Prédio Coutinho: o fruto amargo da inveja (III)

Esta questão do prédio é importante para os vianenses, para os contribuintes e para os investidores. Segundo é conhecido por estatísticas, os portugueses estão nos primeiros lugares em matéria de propriedade urbana, isto é, os portugueses preferem ter a sua própria habitação do que recorrer ao aluguer. Mesmo quando vivem e trabalham no estrangeiro, muito poucos serão os que não constroem ou compram ou conservam uma casa de família em Portugal. E, normalmente, trata-se de uma casa sólida, em granito ou outros materiais maciços. Essa particularidade já vem do tempo da emigração para o Brasil e que deu origem à típica casa de brasileiro, que se distinguia, altiva, nas aldeias de Portugal e em todas as cidades. Depois destes, sobretudo nas nossas localidades, até à mais longínqua, estão semeadas as casas dos “franceses”, típicas, de águas elevadas e telhado preto.
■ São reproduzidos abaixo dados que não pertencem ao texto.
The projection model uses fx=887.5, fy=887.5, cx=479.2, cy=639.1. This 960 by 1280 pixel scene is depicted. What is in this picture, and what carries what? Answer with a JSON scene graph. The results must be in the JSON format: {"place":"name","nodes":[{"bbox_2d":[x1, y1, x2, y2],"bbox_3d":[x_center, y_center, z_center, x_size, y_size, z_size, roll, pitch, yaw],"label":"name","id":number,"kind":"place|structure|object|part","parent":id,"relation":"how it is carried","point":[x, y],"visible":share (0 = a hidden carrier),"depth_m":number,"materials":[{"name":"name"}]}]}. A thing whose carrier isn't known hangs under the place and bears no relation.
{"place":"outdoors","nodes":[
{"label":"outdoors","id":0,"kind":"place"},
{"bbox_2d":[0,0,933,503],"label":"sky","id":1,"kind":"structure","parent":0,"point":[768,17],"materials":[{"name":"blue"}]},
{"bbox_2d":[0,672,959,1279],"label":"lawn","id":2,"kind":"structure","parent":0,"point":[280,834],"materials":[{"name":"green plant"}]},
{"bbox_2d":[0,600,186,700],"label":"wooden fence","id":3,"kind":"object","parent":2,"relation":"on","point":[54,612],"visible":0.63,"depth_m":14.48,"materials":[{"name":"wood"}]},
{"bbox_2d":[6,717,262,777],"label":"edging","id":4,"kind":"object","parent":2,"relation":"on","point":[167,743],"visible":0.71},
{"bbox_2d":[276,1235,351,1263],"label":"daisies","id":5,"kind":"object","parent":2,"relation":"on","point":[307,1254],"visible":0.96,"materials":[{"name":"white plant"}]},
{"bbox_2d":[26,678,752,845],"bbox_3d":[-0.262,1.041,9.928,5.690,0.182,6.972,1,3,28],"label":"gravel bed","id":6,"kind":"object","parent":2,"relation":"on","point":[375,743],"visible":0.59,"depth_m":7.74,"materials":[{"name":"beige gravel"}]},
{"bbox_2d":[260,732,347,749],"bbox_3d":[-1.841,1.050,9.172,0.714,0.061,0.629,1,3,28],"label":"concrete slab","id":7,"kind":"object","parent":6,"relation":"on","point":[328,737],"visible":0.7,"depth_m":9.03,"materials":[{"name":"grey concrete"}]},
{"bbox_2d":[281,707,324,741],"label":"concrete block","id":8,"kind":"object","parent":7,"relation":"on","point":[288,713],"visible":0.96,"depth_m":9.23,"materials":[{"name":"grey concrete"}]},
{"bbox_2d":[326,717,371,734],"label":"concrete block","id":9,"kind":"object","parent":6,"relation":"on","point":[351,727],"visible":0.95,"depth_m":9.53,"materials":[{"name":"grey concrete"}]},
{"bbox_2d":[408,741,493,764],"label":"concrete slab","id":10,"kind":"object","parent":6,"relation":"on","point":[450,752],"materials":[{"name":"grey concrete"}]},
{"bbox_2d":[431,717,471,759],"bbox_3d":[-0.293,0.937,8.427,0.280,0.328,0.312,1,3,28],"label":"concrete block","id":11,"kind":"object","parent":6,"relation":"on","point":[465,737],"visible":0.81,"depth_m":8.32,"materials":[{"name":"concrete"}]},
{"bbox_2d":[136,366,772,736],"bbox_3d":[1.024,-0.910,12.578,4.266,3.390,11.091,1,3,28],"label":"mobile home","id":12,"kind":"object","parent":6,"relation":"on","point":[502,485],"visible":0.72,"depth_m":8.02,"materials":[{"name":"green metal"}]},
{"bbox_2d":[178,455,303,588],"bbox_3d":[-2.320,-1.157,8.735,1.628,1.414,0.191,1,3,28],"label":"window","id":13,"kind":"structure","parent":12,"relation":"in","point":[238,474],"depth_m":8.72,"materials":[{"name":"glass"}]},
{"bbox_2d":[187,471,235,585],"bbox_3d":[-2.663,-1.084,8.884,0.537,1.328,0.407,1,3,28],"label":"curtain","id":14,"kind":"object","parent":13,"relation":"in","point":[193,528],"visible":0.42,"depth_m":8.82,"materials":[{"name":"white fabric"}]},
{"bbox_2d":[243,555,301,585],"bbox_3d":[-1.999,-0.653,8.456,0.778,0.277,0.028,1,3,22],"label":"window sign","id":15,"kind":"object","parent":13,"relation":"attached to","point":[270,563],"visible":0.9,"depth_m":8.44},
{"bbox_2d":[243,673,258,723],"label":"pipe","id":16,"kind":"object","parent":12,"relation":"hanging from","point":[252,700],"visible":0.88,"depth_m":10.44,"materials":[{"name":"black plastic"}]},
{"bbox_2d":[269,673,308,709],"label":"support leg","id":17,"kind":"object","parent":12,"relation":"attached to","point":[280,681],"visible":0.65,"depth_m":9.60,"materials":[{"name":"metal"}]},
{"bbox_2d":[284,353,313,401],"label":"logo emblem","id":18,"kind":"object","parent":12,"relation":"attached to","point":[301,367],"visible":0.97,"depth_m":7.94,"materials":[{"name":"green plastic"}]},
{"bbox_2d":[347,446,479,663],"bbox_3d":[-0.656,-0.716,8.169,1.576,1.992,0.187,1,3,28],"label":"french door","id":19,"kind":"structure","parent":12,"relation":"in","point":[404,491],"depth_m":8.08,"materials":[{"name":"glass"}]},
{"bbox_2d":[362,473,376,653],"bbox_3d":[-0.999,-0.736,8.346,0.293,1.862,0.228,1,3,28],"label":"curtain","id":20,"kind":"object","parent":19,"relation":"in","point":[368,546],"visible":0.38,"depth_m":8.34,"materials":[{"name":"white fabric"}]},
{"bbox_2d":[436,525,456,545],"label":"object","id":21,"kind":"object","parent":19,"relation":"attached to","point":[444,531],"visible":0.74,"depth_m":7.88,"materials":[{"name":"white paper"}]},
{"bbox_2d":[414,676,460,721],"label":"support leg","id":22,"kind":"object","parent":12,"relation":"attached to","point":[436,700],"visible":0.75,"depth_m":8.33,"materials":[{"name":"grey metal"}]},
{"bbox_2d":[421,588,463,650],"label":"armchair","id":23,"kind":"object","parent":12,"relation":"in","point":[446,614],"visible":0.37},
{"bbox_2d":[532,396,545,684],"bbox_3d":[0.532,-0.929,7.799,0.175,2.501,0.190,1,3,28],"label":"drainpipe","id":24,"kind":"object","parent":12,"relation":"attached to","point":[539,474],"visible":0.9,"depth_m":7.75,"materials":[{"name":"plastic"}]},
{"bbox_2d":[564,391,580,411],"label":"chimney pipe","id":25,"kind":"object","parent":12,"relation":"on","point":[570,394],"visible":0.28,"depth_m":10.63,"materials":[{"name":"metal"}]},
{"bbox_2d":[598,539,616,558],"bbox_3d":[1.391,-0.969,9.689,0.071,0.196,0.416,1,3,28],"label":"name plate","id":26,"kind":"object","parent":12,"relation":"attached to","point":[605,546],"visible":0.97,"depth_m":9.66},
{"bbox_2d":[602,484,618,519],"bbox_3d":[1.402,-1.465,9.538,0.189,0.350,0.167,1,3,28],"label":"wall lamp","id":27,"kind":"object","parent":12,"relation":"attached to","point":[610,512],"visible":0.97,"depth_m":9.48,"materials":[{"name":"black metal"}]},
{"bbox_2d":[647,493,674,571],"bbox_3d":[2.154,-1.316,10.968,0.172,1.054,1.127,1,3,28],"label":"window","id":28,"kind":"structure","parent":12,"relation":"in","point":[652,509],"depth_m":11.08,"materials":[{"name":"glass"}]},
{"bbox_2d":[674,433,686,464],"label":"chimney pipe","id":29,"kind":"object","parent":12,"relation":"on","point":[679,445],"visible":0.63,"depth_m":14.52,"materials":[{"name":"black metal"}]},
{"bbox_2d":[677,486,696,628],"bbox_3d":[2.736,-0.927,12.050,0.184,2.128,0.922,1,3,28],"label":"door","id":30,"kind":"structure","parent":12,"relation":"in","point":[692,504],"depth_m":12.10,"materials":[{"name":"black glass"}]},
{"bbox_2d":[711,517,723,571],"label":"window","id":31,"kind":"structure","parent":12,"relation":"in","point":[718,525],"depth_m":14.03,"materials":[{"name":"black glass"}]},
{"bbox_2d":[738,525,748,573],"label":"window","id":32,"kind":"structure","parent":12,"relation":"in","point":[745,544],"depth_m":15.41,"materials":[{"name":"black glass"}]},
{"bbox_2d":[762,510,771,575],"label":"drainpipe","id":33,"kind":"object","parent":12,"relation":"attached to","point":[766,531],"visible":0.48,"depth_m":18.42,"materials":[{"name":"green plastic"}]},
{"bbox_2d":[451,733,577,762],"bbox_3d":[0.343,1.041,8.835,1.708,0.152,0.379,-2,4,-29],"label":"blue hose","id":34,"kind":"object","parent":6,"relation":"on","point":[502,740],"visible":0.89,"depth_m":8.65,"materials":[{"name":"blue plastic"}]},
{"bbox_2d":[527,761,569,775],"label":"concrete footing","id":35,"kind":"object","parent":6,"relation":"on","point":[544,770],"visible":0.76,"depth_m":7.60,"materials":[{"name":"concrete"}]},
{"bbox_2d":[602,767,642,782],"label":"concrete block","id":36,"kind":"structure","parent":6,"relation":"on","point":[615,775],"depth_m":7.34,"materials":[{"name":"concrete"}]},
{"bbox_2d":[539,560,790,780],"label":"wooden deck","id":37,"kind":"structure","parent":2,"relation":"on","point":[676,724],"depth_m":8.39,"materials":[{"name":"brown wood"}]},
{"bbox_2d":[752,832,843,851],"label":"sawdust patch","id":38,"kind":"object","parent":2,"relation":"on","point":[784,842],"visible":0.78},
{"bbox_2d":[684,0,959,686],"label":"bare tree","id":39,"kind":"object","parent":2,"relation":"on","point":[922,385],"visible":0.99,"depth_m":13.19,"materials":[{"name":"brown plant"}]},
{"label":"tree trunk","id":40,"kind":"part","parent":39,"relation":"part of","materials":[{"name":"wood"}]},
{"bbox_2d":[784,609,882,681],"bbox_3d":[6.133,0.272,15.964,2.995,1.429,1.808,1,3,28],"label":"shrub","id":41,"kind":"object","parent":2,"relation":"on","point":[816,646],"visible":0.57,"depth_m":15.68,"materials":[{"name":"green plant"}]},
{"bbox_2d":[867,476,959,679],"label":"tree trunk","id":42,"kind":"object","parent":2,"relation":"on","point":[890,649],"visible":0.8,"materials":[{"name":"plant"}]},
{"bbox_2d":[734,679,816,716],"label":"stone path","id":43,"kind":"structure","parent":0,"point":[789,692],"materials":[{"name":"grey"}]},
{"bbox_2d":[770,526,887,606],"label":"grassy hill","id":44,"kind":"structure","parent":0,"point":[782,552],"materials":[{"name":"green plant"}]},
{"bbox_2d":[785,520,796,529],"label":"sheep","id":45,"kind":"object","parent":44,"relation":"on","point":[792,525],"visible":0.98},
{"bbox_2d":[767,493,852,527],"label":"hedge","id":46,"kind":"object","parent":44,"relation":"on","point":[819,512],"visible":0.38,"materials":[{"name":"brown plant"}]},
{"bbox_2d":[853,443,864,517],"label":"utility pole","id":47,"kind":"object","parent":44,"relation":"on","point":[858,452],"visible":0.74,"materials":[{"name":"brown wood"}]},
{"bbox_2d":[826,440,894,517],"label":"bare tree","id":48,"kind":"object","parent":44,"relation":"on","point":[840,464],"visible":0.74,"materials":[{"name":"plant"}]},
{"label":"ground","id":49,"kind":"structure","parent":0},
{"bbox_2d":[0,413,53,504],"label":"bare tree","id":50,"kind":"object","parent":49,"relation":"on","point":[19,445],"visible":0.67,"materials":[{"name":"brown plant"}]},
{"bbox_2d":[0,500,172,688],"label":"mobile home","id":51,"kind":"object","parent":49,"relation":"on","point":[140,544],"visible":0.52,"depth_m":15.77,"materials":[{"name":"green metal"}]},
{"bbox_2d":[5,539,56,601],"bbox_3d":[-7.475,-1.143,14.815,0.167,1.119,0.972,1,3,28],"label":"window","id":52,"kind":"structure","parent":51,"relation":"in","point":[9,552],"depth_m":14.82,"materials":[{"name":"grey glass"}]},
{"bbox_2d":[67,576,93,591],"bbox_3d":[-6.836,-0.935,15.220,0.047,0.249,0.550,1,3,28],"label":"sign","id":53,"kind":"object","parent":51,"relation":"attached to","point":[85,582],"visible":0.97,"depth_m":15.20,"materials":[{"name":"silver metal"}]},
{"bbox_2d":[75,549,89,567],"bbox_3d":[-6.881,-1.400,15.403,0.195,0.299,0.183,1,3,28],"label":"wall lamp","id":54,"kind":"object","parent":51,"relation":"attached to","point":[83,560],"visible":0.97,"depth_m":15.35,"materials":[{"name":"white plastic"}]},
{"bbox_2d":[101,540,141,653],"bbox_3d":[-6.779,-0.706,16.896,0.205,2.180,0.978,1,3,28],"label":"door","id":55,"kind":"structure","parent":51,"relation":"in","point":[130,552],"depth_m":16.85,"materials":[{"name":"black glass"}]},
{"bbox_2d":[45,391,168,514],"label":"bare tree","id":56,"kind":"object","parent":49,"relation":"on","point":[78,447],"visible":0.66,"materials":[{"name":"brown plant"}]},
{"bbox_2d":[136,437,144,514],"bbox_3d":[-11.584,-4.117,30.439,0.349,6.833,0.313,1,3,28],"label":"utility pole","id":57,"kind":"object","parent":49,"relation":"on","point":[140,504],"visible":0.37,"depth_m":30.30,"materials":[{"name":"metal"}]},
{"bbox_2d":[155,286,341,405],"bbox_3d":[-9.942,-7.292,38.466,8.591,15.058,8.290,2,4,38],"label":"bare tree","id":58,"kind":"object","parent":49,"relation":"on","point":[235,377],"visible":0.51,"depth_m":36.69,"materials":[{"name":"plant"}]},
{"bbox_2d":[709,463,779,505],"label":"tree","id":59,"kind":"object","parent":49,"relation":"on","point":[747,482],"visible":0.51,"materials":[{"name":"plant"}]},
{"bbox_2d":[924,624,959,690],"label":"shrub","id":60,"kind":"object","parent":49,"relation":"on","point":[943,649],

Essa singularidade portuguesa teve origem, muito provavelmente, no facto histórico de, em séculos passados, só os fidalgos ou ricos-homens exibirem, ao lado do nome de família, o título nobiliárquico e a referência à residência, à casa de família (casa da Cracaveira, da família Mimoso, ou o Solar dos Malheiros, por exemplo). Modernamente, o patriarca ou matriarca de uma família, por mais modesta que seja, tem orgulho em possuir uma casa que serve para acomodar, em certas alturas do ano (férias, natal e ano novo, páscoa e aniversários) toda a prole. Os avós ficam especialmente felizes nessas ocasiões e as crianças, quando chegadas à madureza, jamais esquecerão esses momentos de extraordinária alegria e felicidade. A casa e o lar são o centro do mundo!

Para a grande parte das pessoas, este investimento foi o único grande investimento da sua vida, e essa realização pessoal é, muitas vezes, a construção do ninho, dum lar, tão amado como um filho. Não admira, pois, que a Constituição da República, de 1976, tenha deixado no seu texto (já citado na crónica anterior) o sentimento geral do povo português e as claras garantias sobre a habitação, urbanismo, direito de propriedade e justa indemnização por expropriação. Sinceramente, nunca li, até ao momento, uma linha das leis ou qualquer outro normativo ou regulamento sobre tão importante matéria, mas presumo que todo esse edifício jurídico seja indubitavelmente constitucional.

Embora os sentimentos de ódio e concomitante inveja estejam, quanto a mim, na base de toda a trapalhada do “prédio Coutinho” (pois recuso-me a acreditar que o argumento da estética seja uma razão social ou juridicamente relevante, quando num simples passeio domingueiro por essas aldeias e até cidades, ou até por imagens televisíveis, seja fácil reparar nos pardieiros e edificações de mau gosto que pelo nosso querido Portugal abundam – mas os gostos e as cores não se discutem) estou em crer que as lutas de interesses ou primazias de classe entre os clãs de arquitetos terão sido importantes nesta tão falada guerra do bota-abaixo.

Sendo inquestionavelmente legal o prédio Coutinho porque, se o não fosse, não se entenderia que a primeira Câmara do pós-25 de Abril, depois de manifestar clara vontade de demolir o total ou parte do referido prédio, não tenha contestado em tribunal a legalidade do mesmo, uma vez que, só em 1976 (desconheço o mês), estava pronto, tendo sido a família de Marçal Teixeira a primeira moradora.

Aqui chegados, temos de sublinhar que Viana do Castelo, cidade sobretudo, apresenta uma grave carência habitacional, não só para compra e venda como para arrendamento. A juventude (com precariedade de emprego e baixos salários) e as famílias de poucos recursos não conseguem fixar-se em Viana do Castelo, pelas óbvias razões de mercado: preços altos no aluguer e ainda pior na compra. Há que pensar nisso, e essa tarefa cabe particularmente à autarquia, com acertadas decisões: captação de investimento privado e rapidez processual (o tempo de a autarquia ter o papel único de fiscalizador e, às vezes, perseguidor, é filosofia de antanho). Além do mais, e por causa desta questão do prédio Coutinho e do célebre Mercado, esta secular instituição tem de fazer esquecer o rótulo de “troca-tintas”, pois, em menos de duas décadas, demoliu, vendeu, autorizou, desautorizou, perseguiu, planeou, quer demolir e construir a mesma coisa no mesmo espaço. Tudo isso com o sacrifício de muitos.